== Your assignment ==
Give an unaltered copy of the listing below, minus its pictures.

Information supplied: Begin

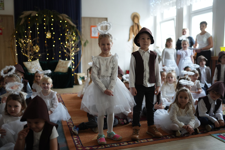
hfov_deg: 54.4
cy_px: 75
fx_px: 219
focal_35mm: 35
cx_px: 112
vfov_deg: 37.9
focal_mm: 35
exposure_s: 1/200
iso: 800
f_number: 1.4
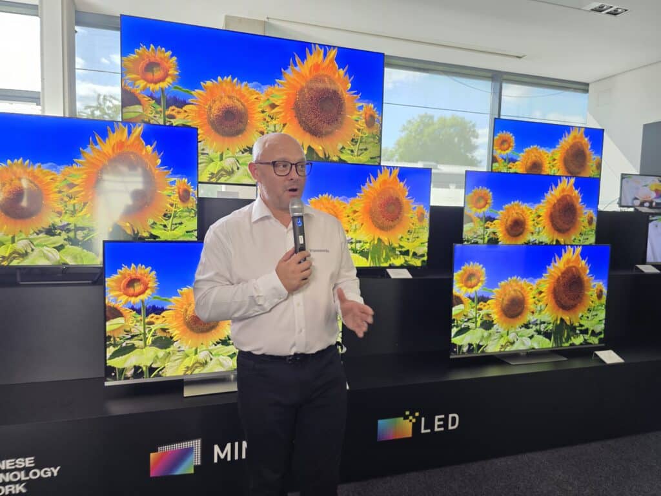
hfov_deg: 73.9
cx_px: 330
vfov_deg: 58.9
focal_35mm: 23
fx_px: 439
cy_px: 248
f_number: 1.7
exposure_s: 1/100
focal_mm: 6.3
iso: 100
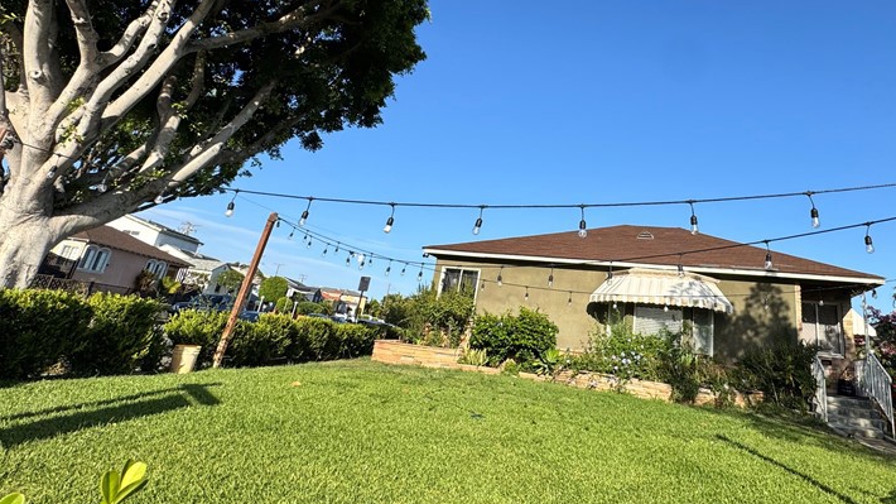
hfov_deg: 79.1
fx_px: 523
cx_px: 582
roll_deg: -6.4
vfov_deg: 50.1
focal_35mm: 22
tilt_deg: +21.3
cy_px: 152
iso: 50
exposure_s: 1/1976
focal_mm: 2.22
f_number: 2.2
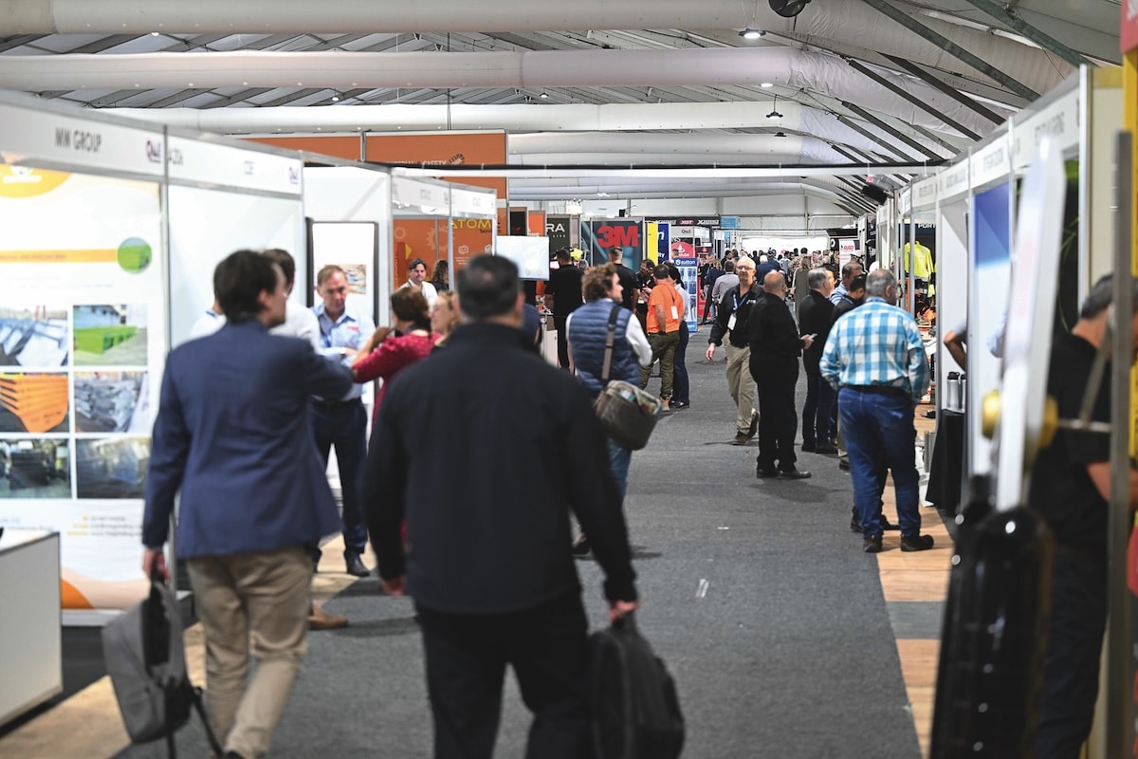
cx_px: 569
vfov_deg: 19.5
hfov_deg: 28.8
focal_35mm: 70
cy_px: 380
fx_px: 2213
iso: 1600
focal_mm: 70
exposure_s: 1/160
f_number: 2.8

Information supplied: End

== Solved exercise ==
hfov_deg: 54.4
cy_px: 75
fx_px: 219
focal_35mm: 35
cx_px: 112
vfov_deg: 37.9
focal_mm: 35
exposure_s: 1/200
iso: 800
f_number: 1.4
hfov_deg: 73.9
cx_px: 330
vfov_deg: 58.9
focal_35mm: 23
fx_px: 439
cy_px: 248
f_number: 1.7
exposure_s: 1/100
focal_mm: 6.3
iso: 100
hfov_deg: 79.1
fx_px: 523
cx_px: 582
roll_deg: -6.4
vfov_deg: 50.1
focal_35mm: 22
tilt_deg: +21.3
cy_px: 152
iso: 50
exposure_s: 1/1976
focal_mm: 2.22
f_number: 2.2
cx_px: 569
vfov_deg: 19.5
hfov_deg: 28.8
focal_35mm: 70
cy_px: 380
fx_px: 2213
iso: 1600
focal_mm: 70
exposure_s: 1/160
f_number: 2.8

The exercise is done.